St. John of the Cross Poetry Reflections Part 1 One Dark Night

The Holy Cross is sacred. It is only in the Catholic tradition that a replica Cross, or Crucifix, is venerated and affixed to the Holy Rosary. It is also a sacramental, and like all sacramentals, which guide our attention heavenward, the Holy Cross must be treated with care and respect. This is most especially true for the way we face the Crucifix since it is at the Cross we find the full meaning and heart of the Christian faith.

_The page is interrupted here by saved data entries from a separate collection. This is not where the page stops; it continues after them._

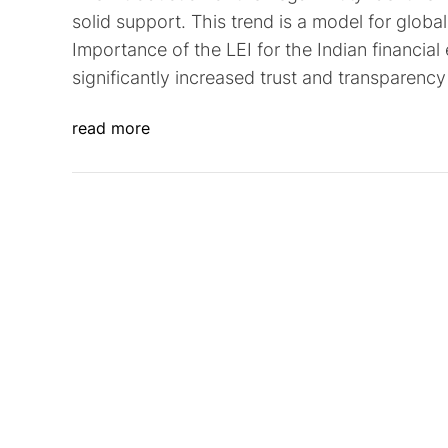
solid support. This trend is a model for global 
Importance of the LEI for the Indian financia
significantly increased trust and transparency 
read more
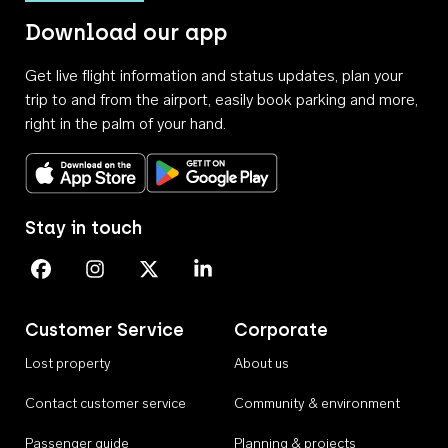
Download our app
Get live flight information and status updates, plan your
trip to and from the airport, easily book parking and more,
right in the palm of your hand.
Download on the App Store
Get it on Google Play
Stay in touch
Perth Airport on Facebook
Perth Airport on Instagram
Perth Airport on X
Perth Airport on Linkedin
Customer Service
Corporate
Lost property
About us
Contact customer service
Community & environment
Passenger guide
Planning & projects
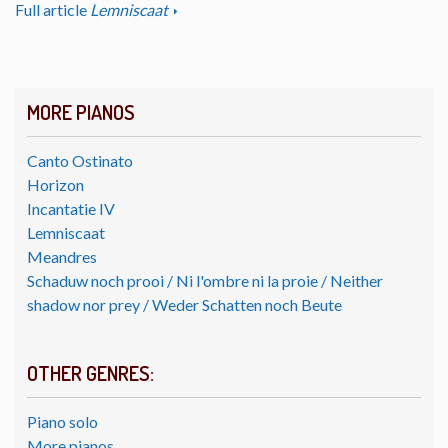
Full article
Lemniscaat
MORE PIANOS
Canto Ostinato
Horizon
Incantatie IV
Lemniscaat
Meandres
Schaduw noch prooi / Ni l'ombre ni la proie / Neither
shadow nor prey / Weder Schatten noch Beute
OTHER GENRES:
Piano solo
More pianos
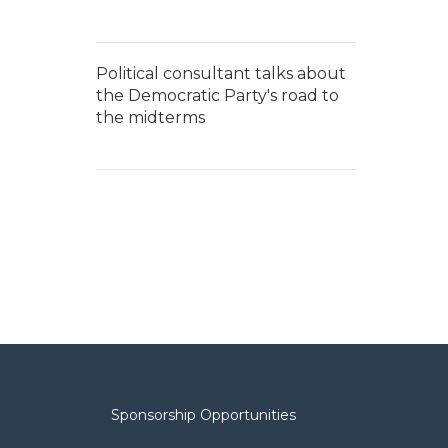
Political consultant talks about
the Democratic Party's road to
the midterms
Sponsorship Opportunities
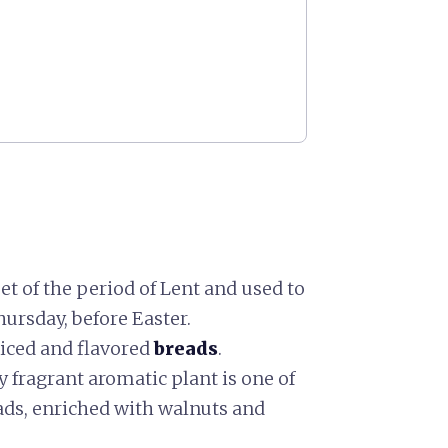
eet of the period of Lent and used to
ursday, before Easter.
piced and flavored
breads
.
y fragrant aromatic plant is one of
eads, enriched with walnuts and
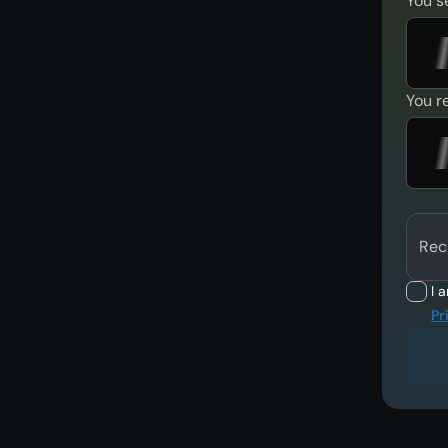
You s
You r
Rec
I 
Pr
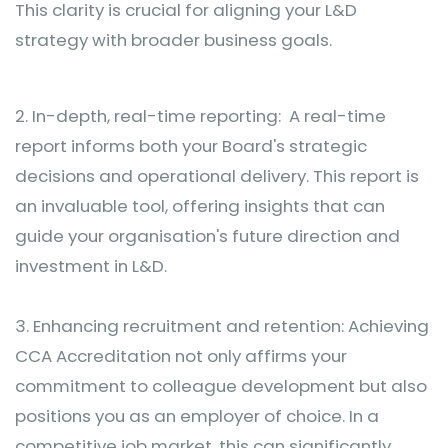
This clarity is crucial for aligning your L&D
strategy with broader business goals.
2.
In-depth, real-time reporting: A real-time
report informs both your Board's strategic
decisions and operational delivery. This report is
an invaluable tool, offering insights that can
guide your organisation's future direction and
investment in L&D.
3.
Enhancing recruitment and retention: Achieving
CCA Accreditation not only affirms your
commitment to colleague development but also
positions you as an employer of choice. In a
competitive job market, this can significantly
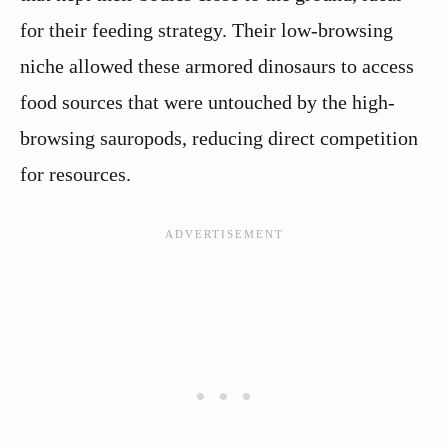
for their feeding strategy. Their low-browsing
niche allowed these armored dinosaurs to access
food sources that were untouched by the high-
browsing sauropods, reducing direct competition
for resources.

Holy Rosaries are to be placed with the Crucifix always facing upward. The Fifth Sorrowful Mystery of the Rosary, the Crucifixion and Death of our Lord on Mount Calvary, as revealed by Venerable Mary of Agreda offers clues as to why. Nowhere in Sacred Scripture are these minute details found, but rather in her 4-volume work, the Mystical City of God. In fact, the detailed account of the Crucifixion scene found in this book was inspiration for Mel Gibson’s own powerful Crucifixion scene in the Passion of the Christ.
Venerable Mary of Agreda recounts in her visions from the Blessed Mother that Christ’s executioners decided to bend the points of the nails projecting through the back of the wooden cross in order that they not be loosened and drawn out by the weight of Christ’s body. Furthermore, the executioners planned to face the crucified body of Jesus downward towards the ground to ensure the weight of the cross would be upon Him rather than on the wood and the nails. Mary, His mother, touched with sorrow and compassion at this newfound cruelty towards her Son, intervened amidst cries of pity from bystanders through her intercessory prayer to the Father to not let this happen. By her prayers a throne of angels came to our Lord’s assistance. The holy angels supported their Creator by holding the cross inches shy of the stony ground when the executioners raised and dropped the Cross face down after nailing our Savior to it. To bystanders it seemed as if our Lord received a hard blow from the rocky ground. Yet, his body did not even come in contact with it.
Venerable Mary of Agreda writes “That this really happened, has been revealed to me many times,” (Rosary Meditations, 25).
May we always remember this eye-opening Crucifixion scene every time we hold our Rosaries in prayer or when placing it in its sacred place when not praying. Our Holy Rosaries must always face with the crucified Lord facing upwards.